I asked Microsoft about the incident and received the Post-Incident Report (PIR reference MO36910 dated 30 December). If you’re a tenant that might have been affected by the incident, you can get a copy of the PIR through the 30-day history section of the Office 365 Service Health Dashboard (SHD). The PIR cites the impact on users as:

“Affected users and administrators were unable to sign in to the Office 365 portal via office.com or portal.office.com. End-user access to Outlook on the web, SharePoint Online, OneDrive for Business, and other Office 365 services was not affected by this event; however, affected users would have been unable to navigate to those services through the Office 365 portal.”

The point made here is that the majority of end users continued to work as normal because they use clients (like Outlook or a mobile device) that don’t go anywhere near the portal or use bookmarks (a direct URL such) to access web-based apps like Delve or the Office 365 Video Portal.

For example, if you type outlook.office365.com, Outlook Web App starts without any need to go near portal.office.com. I can’t think of why an end user would want to connect to the Office 365 portal en route to an application like those mentioned above, but I guess it’s possible and some do. In any case, because administrators were affected, the problem was noticed quickly and reports flowed into Microsoft to ask what was happening.

The PIR goes on to describe the root cause as:

A code issue with a network interface driver caused intermittent packet loss to occur under certain conditions. As load increased, this resulted in latency and some loss of availability for infrastructure that hosts Office 365 portal services. “

Microsoft says that the incident was isolated to a portion of the Azure storage infrastructure used by Office 365 for its portal services. A networking glitch caused packets to drop and caused part of the Azure Storage service to be unable to respond to some requests. As soon as the issue was identified, portal traffic was rerouted elsewhere to resolve the issue. The packet loss resulted in some performance issues for administrators too.

So what really happened is that neither AAD nor Office 365 caused the problem, but connections to Office 365 were affected by the packet loss in a component belonging to another part of Microsoft’s overall cloud infrastructure.

Another issue revealed by the PIR is an admittance that the Office 365 SHD was slow to report the problem.

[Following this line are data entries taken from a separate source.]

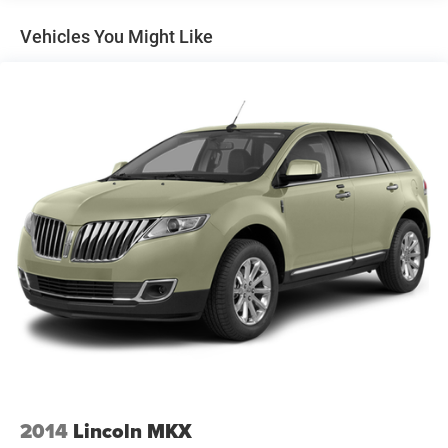
Equipment
This unit is equipped with all wheel drive. Anti-lock brakes
Vehicles You Might Like
are standard on the Subaru Outback. Light weight alloy
wheels on the vehicle are the perfect compliment to a
stylish body. This vehicle has an automatic transmission.
Impresses the most discerning driver with the deep
polished blue exterior on this Subaru Outback. This
Subaru Outback has gone through a stringent
manufacturer pre-owned certification process, including a
meticulous mechanical and reconditioning processes.
Take the stress out of car buying with this certified pre-
owned. This unit features cruise control for long trips.
This model has a 2.5 liter 4 Cylinder Engine. Enjoy the
tried and true gasoline engine in this vehicle. With the
adjustable lumbar support in the Subaru Outback your
back will love you. The spacious cabin accommodates
your family and friends in comfort. Take it to the
mountains or the beach. this unit can handle it all. It looks
aggressive with a streamlined rear spoiler. Make room for
more passengers, carry extra luggage or your favorite
2014
Lincoln MKX
sports gear with the roof rack on this 2015 Subaru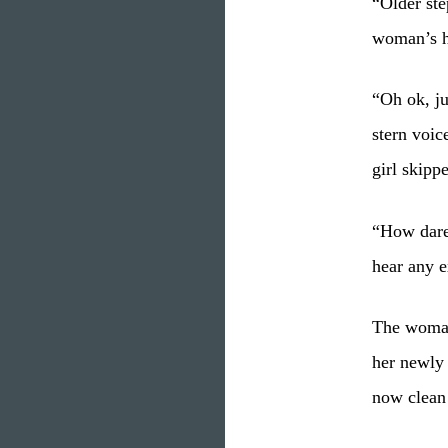
“Older ste
woman’s h
“Oh ok, ju
stern voic
girl skipp
“How dare 
hear any 
The woman
her newly 
now clean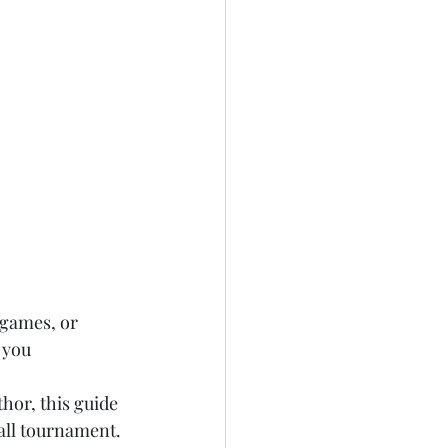
 games, or 
 you 
thor, this guide 
all tournament.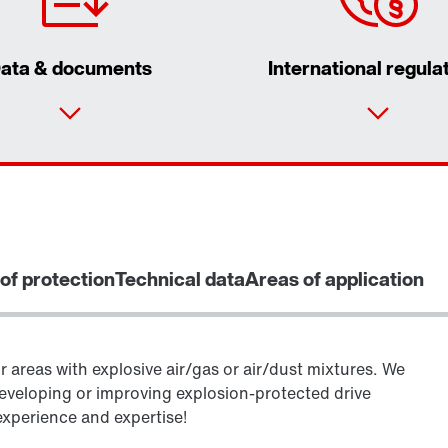
ata & documents
International regula
of protection
Technical data
Areas of application
r areas with explosive air/gas or air/dust mixtures. We
eveloping or improving explosion-protected drive
experience and expertise!
Encoder systems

Customers reported the problem before Microsoft engineers determined that something was wrong and should therefore be flagged through the SHD. Microsoft is reviewing the Office 365 monitoring infrastructure to improve its ability to pick up future problems of this nature.

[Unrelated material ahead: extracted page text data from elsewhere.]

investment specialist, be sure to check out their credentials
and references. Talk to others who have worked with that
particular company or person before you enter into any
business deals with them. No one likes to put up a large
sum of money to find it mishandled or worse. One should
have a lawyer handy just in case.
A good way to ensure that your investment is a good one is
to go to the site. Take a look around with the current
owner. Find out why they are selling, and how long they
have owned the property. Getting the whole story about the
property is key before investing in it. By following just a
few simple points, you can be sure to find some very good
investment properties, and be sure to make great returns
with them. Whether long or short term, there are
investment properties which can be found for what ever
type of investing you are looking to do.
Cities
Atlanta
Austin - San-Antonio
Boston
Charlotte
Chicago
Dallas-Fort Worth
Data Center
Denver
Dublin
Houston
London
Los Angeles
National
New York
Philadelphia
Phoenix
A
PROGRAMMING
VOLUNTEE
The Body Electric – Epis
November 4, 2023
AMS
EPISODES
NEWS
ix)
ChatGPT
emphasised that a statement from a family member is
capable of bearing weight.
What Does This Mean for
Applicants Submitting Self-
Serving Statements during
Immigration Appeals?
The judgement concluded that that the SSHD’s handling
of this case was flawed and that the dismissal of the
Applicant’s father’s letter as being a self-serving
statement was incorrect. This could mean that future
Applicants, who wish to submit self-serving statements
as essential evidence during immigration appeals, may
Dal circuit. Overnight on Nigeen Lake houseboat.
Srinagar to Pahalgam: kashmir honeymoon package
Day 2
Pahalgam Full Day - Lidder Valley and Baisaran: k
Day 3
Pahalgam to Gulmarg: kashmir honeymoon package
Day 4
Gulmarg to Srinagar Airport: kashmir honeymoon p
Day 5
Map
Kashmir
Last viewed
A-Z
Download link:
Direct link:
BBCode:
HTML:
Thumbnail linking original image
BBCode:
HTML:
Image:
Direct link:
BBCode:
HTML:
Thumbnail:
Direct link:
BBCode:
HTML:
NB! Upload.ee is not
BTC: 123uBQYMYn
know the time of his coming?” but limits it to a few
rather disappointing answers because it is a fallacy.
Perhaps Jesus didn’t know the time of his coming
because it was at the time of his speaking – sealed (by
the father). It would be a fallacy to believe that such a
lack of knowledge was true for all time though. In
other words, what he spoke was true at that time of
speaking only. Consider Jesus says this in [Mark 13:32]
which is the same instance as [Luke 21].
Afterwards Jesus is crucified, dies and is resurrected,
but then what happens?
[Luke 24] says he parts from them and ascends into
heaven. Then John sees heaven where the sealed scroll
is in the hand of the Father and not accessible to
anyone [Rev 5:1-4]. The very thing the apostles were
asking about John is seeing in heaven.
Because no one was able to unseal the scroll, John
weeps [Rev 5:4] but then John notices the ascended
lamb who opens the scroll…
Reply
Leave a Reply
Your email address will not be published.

As noted in my previous post, the SHD does an acceptable job of advising tenant administrators when something has gone wrong. Microsoft has accepted that fact. It’s inevitable that time will elapse between a problem showing up and an investigation concluding that some engineering work is required to address it. You don’t want a lot of noise showing up in the SHD caused by events that might or might not be real problems. Even the most skilled troubleshooters have to follow a certain routine to review symptoms and other data before they can figure out where the root cause might lie. However, it seems that Microsoft could be faster to let people know what’s going on.

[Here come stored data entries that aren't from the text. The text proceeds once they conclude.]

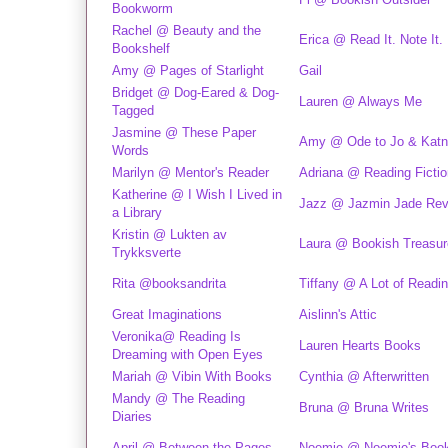
Bookworm
Rachel @ Beauty and the
Erica @ Read It. Note It.
Bookshelf
Amy @ Pages of Starlight
Gail
Bridget @ Dog-Eared & Dog-
Lauren @ Always Me
Tagged
Jasmine @ These Paper
Amy @ Ode to Jo & Katn
Words
Marilyn @ Mentor's Reader
Adriana @ Reading Fictio
Katherine @ I Wish I Lived in
Jazz @ Jazmin Jade Rev
a Library
Kristin @ Lukten av
Laura @ Bookish Treasu
Trykksverte
Rita @booksandrita
Tiffany @ A Lot of Readi
Great Imaginations
Aislinn's Attic
Veronika@ Reading Is
Lauren Hearts Books
Dreaming with Open Eyes
Mariah @ Vibin With Books
Cynthia @ Afterwritten
Mandy @ The Reading
Bruna @ Bruna Writes
Diaries
April @ Between the Pages
Noemie @ Noemie's Book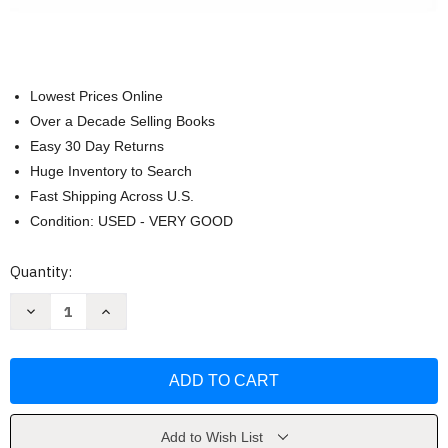
Lowest Prices Online
Over a Decade Selling Books
Easy 30 Day Returns
Huge Inventory to Search
Fast Shipping Across U.S.
Condition: USED - VERY GOOD
Current
Quantity:
Stock:
Decrease
Increase
Quantity
Quantity
of
of
Psychology
Psychology
Themes
Themes
And
And
Variations
Variations
(Wayne
(Wayne
Weiten)
Weiten)
Add to Wish List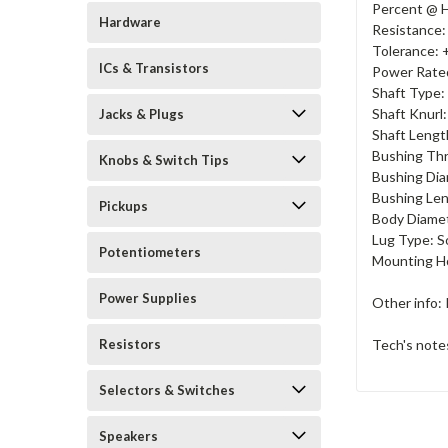
Percent @ H
Hardware
Resistance
Tolerance:
ICs & Transistors
Power Rate
Shaft Type:
Shaft Knurl:
Jacks & Plugs
Shaft Lengt
Bushing Thr
Knobs & Switch Tips
Bushing Dia
Bushing Len
Pickups
Body Diamet
Lug Type: S
Potentiometers
Mounting Ho
Power Supplies
Other info: 
Tech's note
Resistors
Selectors & Switches
Speakers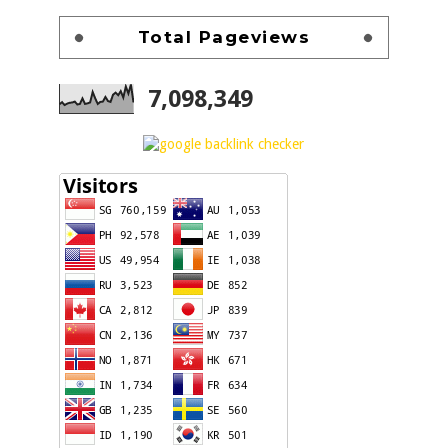
Total Pageviews
7,098,349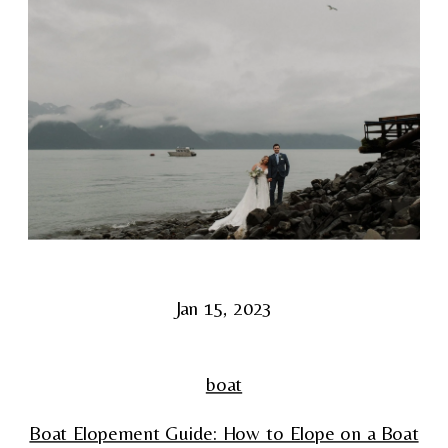
Jan 15, 2023
boat
Boat Elopement Guide: How to Elope on a Boat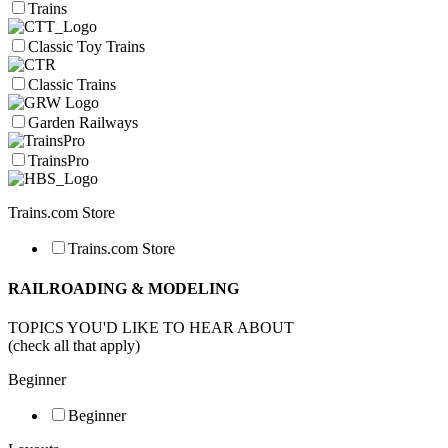
Trains
Classic Toy Trains
Classic Trains
Garden Railways
TrainsPro
Trains.com Store
Trains.com Store
RAILROADING & MODELING
TOPICS YOU'D LIKE TO HEAR ABOUT
(check all that apply)
Beginner
Beginner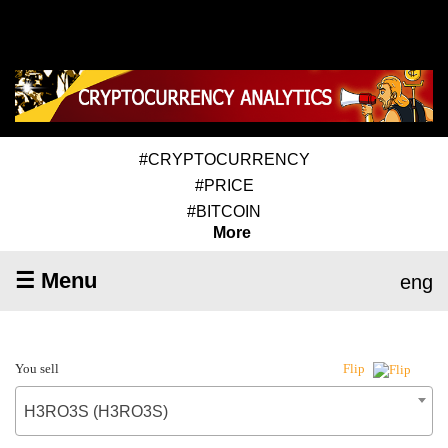
#CRYPTOCURRENCY
#PRICE
#BITCOIN
More
☰ Menu
eng
You sell
Flip
H3RO3S (H3RO3S)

Perhaps it’s a natural unwillingness to tarnish the good name of their cloud services that makes Microsoft slow to acknowledge problems. You can defend this stance because some problems are intermittent, specific to a certain tenant, disappear on their own, or in the process of being fixed. Listing every incident on the SHD without applying a qualitative filter might induce a certain panic in more nervous administrators.

Of course, tenant administrators can deploy monitoring software to measure the real-time service delivered to their users. These solutions won’t show up what Microsoft is doing within their datacenters, but they at least inform when something is not working as it should be so that users (or even administrators) can be calmed and the issue reported. That’s better than floundering in a state of ignorance, which seems to be the modus operandi of the SHD at times.